### [Exercise instructions]
Print, exactly as they stand, the lines below from the one that has "bar height table, 209" to the one that has "tree @ <bbox>0, 0, 24, 57</bbox> 3369", inclusive, leaving out the pictures.

===== Exercise data =====

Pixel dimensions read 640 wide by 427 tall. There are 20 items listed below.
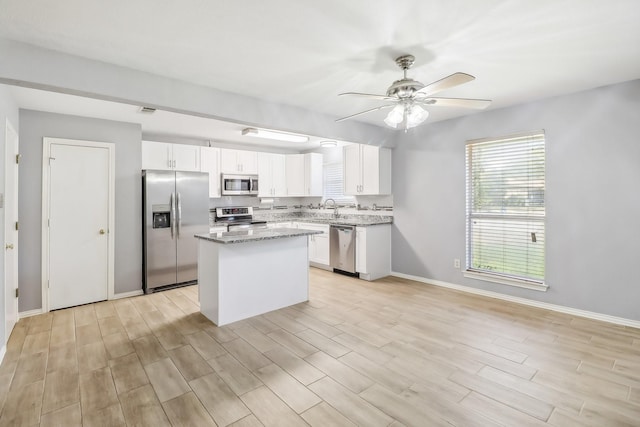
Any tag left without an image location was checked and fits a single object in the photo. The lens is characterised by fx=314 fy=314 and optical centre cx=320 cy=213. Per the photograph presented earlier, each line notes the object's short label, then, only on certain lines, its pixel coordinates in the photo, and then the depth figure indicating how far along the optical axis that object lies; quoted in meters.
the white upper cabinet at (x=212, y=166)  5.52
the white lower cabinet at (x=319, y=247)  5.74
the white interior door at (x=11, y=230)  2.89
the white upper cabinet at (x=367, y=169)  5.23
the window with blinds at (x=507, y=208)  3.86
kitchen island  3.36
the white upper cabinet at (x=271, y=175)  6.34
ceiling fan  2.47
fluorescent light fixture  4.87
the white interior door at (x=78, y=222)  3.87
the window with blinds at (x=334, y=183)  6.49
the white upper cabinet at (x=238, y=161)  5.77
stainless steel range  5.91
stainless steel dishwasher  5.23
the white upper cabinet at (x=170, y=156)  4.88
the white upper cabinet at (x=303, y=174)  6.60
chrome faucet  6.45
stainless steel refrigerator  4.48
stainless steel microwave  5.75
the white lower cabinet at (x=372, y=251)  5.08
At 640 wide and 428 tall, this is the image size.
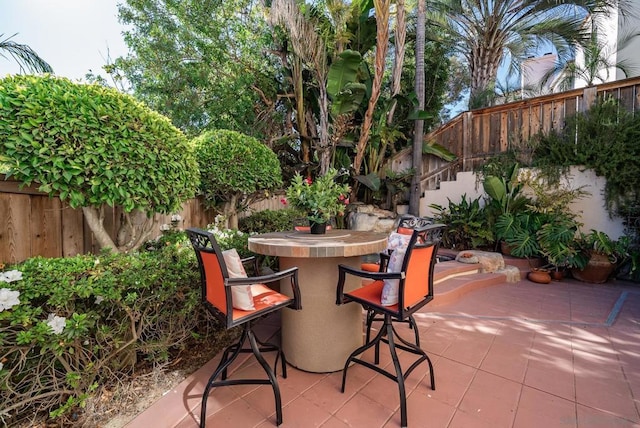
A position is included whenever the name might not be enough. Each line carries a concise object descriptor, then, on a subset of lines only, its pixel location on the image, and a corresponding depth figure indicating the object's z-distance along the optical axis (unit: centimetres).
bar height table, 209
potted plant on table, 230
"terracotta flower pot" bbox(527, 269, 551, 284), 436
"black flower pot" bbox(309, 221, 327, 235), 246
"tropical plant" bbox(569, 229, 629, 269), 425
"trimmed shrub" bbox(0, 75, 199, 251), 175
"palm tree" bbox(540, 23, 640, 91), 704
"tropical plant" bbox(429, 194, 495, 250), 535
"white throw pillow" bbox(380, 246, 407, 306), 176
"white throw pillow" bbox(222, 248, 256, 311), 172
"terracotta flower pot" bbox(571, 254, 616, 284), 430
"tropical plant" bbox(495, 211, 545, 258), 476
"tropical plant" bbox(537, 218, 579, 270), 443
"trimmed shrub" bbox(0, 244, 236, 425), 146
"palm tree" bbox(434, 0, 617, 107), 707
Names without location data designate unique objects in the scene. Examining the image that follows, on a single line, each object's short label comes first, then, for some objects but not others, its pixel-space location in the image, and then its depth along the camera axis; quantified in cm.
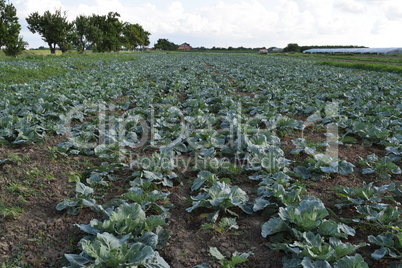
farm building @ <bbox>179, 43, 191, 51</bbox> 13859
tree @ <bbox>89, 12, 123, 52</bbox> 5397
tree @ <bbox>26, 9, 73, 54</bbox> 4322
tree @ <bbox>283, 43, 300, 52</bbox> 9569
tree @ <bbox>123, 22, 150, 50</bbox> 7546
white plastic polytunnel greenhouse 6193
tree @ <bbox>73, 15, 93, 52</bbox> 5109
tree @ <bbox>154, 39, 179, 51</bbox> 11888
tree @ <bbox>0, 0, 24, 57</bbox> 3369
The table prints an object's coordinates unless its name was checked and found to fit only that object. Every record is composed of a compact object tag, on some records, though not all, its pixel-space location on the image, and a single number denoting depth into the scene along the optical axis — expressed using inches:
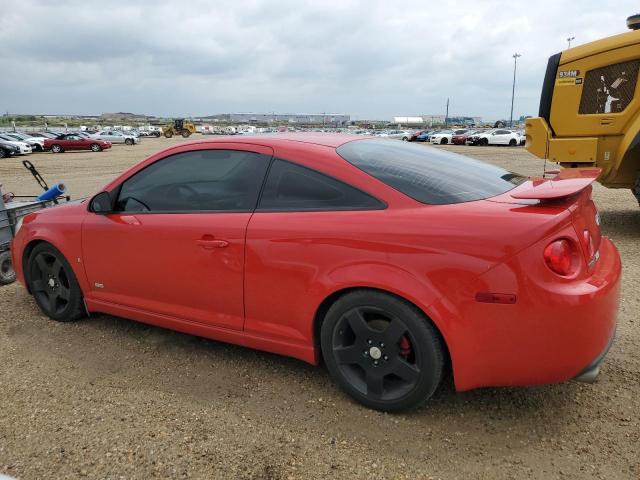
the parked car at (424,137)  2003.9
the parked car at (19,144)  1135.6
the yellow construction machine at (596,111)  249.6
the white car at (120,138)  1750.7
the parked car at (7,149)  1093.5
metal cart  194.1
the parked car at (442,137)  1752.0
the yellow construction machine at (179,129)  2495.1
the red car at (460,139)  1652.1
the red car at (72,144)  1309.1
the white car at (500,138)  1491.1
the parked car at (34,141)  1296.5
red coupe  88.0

=====
===== Exercise data =====

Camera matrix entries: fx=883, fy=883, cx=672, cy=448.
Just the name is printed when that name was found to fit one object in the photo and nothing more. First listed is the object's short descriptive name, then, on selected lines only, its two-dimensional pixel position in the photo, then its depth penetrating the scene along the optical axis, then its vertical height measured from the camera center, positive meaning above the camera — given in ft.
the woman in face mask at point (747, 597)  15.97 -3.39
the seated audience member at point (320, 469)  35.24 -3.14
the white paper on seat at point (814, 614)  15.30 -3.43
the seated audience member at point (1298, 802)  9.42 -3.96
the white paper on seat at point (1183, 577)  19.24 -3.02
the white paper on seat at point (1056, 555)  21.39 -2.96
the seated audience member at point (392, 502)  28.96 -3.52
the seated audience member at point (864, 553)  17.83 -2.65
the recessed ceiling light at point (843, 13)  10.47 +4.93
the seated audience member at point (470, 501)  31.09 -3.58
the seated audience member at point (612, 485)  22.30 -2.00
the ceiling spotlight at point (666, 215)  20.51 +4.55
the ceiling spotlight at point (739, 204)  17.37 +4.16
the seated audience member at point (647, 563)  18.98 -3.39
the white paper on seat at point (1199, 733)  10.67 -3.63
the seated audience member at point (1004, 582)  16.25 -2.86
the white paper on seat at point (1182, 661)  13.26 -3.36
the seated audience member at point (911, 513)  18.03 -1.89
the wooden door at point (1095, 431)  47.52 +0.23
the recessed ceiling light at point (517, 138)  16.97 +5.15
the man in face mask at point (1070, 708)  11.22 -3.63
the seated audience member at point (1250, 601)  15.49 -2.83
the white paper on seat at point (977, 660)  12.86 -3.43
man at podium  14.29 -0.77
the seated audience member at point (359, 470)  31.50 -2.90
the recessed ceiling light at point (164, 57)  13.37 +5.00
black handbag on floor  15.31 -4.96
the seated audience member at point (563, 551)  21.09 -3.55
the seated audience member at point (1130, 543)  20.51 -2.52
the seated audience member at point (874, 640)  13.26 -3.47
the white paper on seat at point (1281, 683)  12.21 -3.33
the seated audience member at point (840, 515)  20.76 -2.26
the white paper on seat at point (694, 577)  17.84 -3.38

=====

### [Answer section]
bar height table, 209
potted plant on table, 230
"terracotta flower pot" bbox(527, 269, 551, 284), 436
"black flower pot" bbox(309, 221, 327, 235), 246
"tropical plant" bbox(569, 229, 629, 269), 425
"trimmed shrub" bbox(0, 75, 199, 251), 175
"palm tree" bbox(540, 23, 640, 91), 704
"tropical plant" bbox(429, 194, 495, 250), 535
"white throw pillow" bbox(380, 246, 407, 306), 176
"white throw pillow" bbox(222, 248, 256, 311), 172
"terracotta flower pot" bbox(571, 254, 616, 284), 430
"tropical plant" bbox(495, 211, 545, 258), 476
"tropical plant" bbox(537, 218, 579, 270), 443
"trimmed shrub" bbox(0, 244, 236, 425), 146
"palm tree" bbox(434, 0, 617, 107), 707
Names without location data designate unique objects in the scene. Examining the image that follows, on a single line, each object's short label comes first, then, for some objects but not others, its pixel-space location in the image, and then its depth along the camera axis; quantified in cm.
farm building @ <bbox>179, 43, 191, 51</bbox> 13859
tree @ <bbox>89, 12, 123, 52</bbox> 5397
tree @ <bbox>26, 9, 73, 54</bbox> 4322
tree @ <bbox>283, 43, 300, 52</bbox> 9569
tree @ <bbox>123, 22, 150, 50</bbox> 7546
white plastic polytunnel greenhouse 6193
tree @ <bbox>73, 15, 93, 52</bbox> 5109
tree @ <bbox>154, 39, 179, 51</bbox> 11888
tree @ <bbox>0, 0, 24, 57</bbox> 3369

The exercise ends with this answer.